I needed to do something that would make me stay on target; spending even this little bit of money and knowing I’m held accountable each week is a great start.  Hopefully, I will get my will power kick started again.

I once lost 40 pounds and looked fantastic.  I made myself a promise that I would never return to that person that I was.  But I did.  It doesn’t matter why, what’s important is that I did this again to myself.  I don’t feel good, not in my self-image or in health.

Now, I am climbing back on a path of treating myself better: eating better and working out again.  Not being lazy or letting my activities interfere – using them as excuses of why I can’t do it right now.  My mom had kids and a husband at home, worked full time, was a Scout leader with a full schedule, and did other things too, but she got on Weight Watchers when I was a kid and lost her weight.   If she can do it with all the things in her life, I can too.  My dad supported her in it and in later years, I would.  It makes a difference; even so, it has to start in your own head.

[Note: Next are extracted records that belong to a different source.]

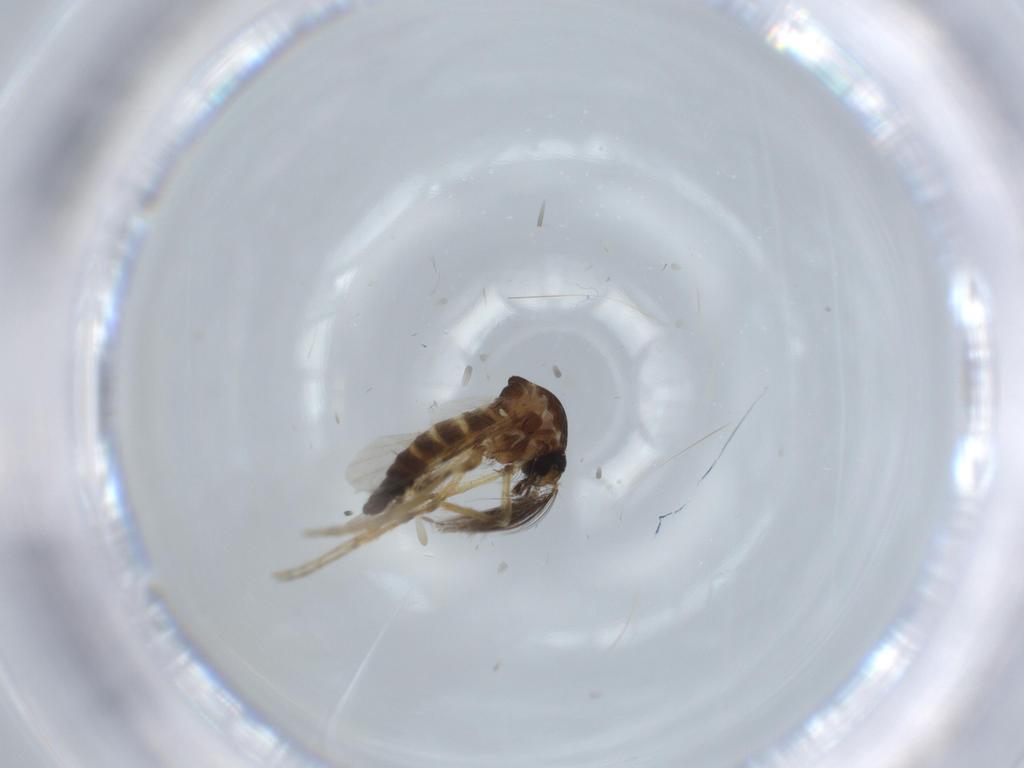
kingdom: Animalia
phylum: Arthropoda
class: Insecta
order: Diptera
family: Ceratopogonidae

I have to say that I’ve unofficially joined Weight Watchers.  The woman who handles our group at work has put me off for 3 weeks now.  At first, she had all her paperwork put away and asked me to come back after the holiday weekend.  Today, she was out because of a death in the family and the other person forgot I was joining, so she didn’t have the right paperwork.  I insisted on being weighed anyway so I can get going instead of saying “soon, soon, I’ll do something soon….”

I have to lose 25 pounds. And as the first hurdle, someone brought Munchkins to the office.   Plus, I have a Christening party on Sunday, a birthday get together next week…

So here I go.  Already wavering, but already sticking to it.

“Fasten your seat belts. It’s going to be a bumpy night!”